::: Input material

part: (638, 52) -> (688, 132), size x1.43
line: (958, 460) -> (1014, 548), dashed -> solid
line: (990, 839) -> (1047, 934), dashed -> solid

::::::
::: Input material

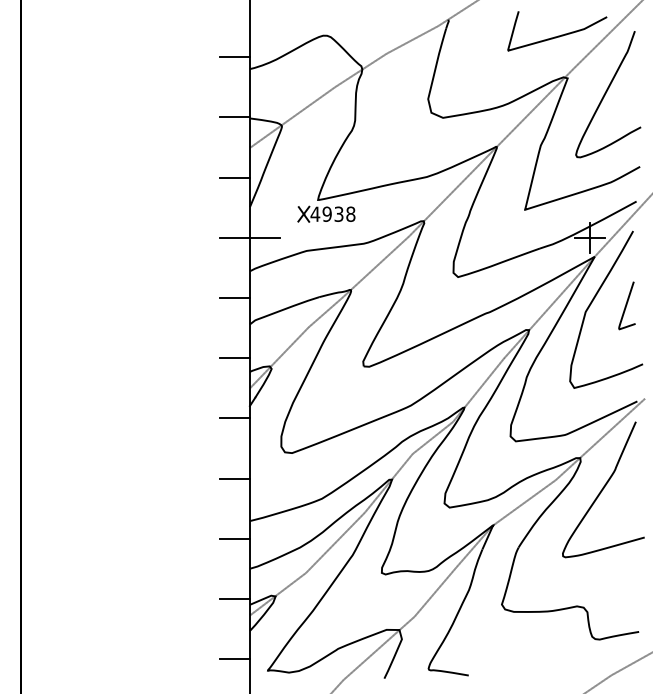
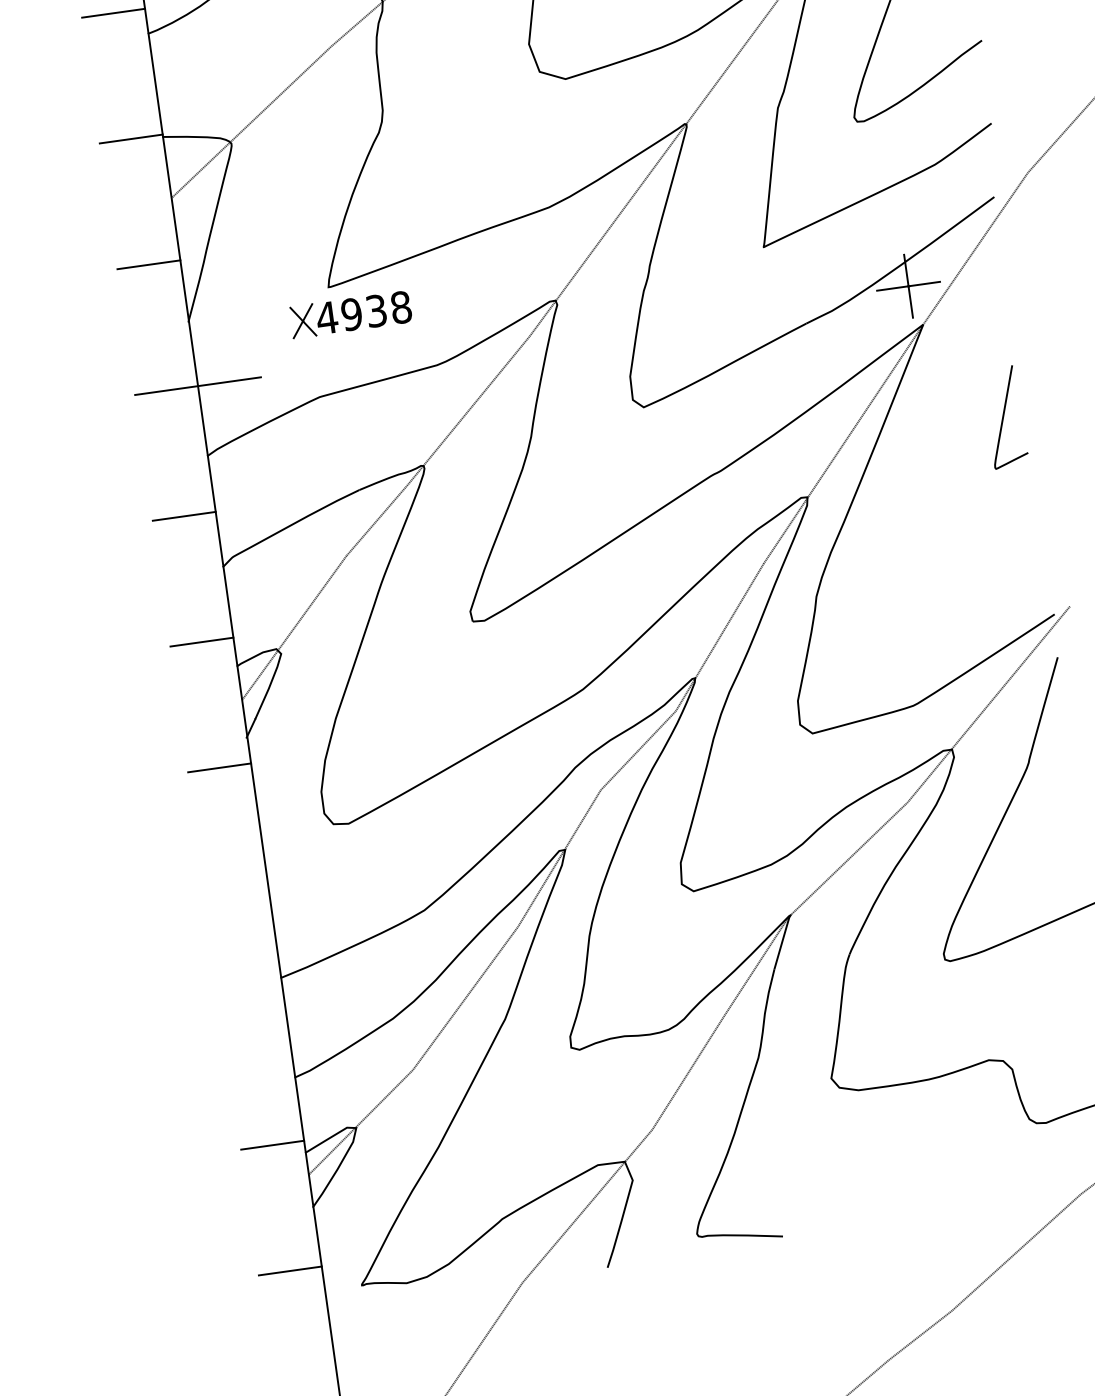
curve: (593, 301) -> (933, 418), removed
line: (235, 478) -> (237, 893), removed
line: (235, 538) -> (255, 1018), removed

::::::
::: Input material

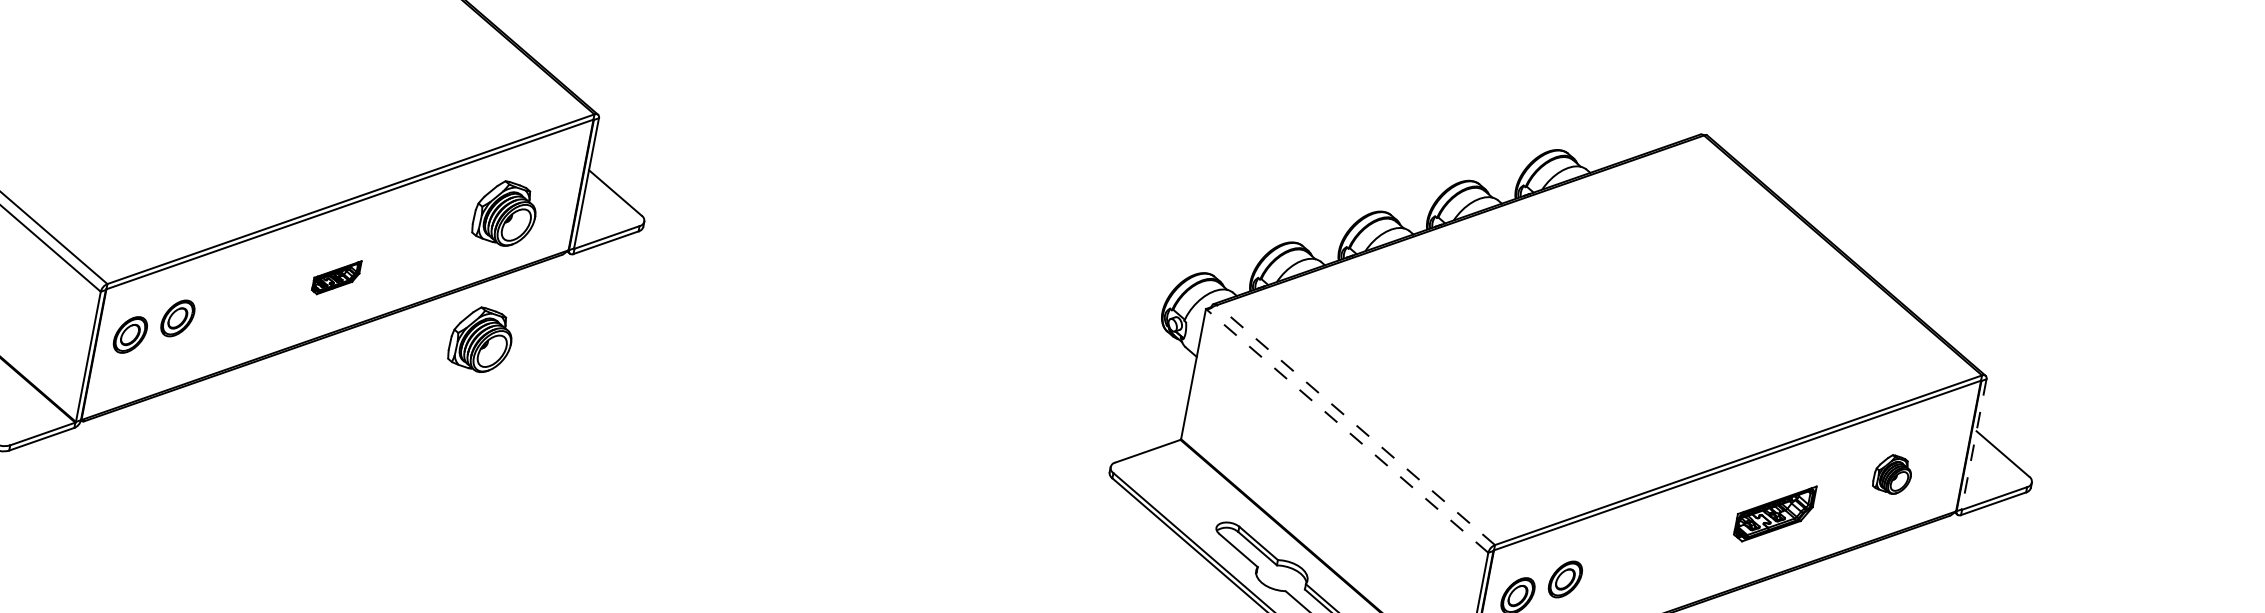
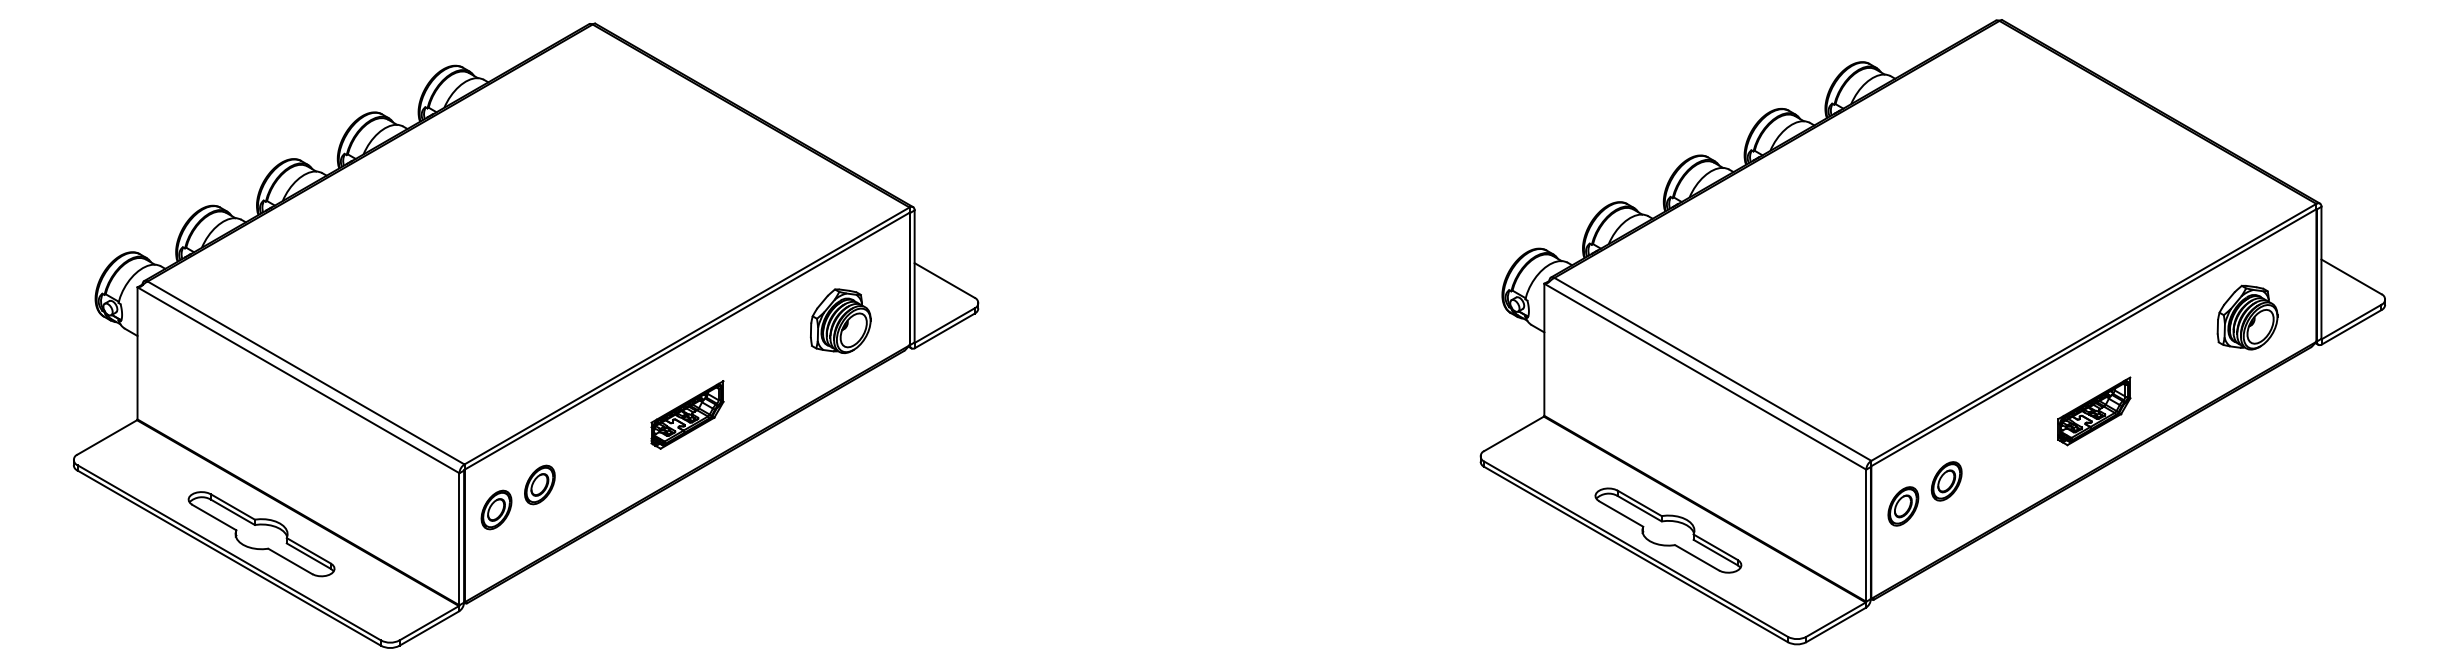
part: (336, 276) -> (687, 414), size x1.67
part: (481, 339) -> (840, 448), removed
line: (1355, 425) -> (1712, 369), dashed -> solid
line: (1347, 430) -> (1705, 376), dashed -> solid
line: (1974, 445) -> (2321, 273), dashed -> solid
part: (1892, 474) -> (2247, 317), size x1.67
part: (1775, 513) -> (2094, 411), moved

::::::

§ How to complete this task
Nothing should appear in the answer except the lines above from the line with "part: (638, 52) -> (688, 132), size x1.43" through the line with "line: (990, 839)", both included, written out exactly.

§ Answer space
part: (638, 52) -> (688, 132), size x1.43
line: (958, 460) -> (1014, 548), dashed -> solid
line: (990, 839) -> (1047, 934), dashed -> solid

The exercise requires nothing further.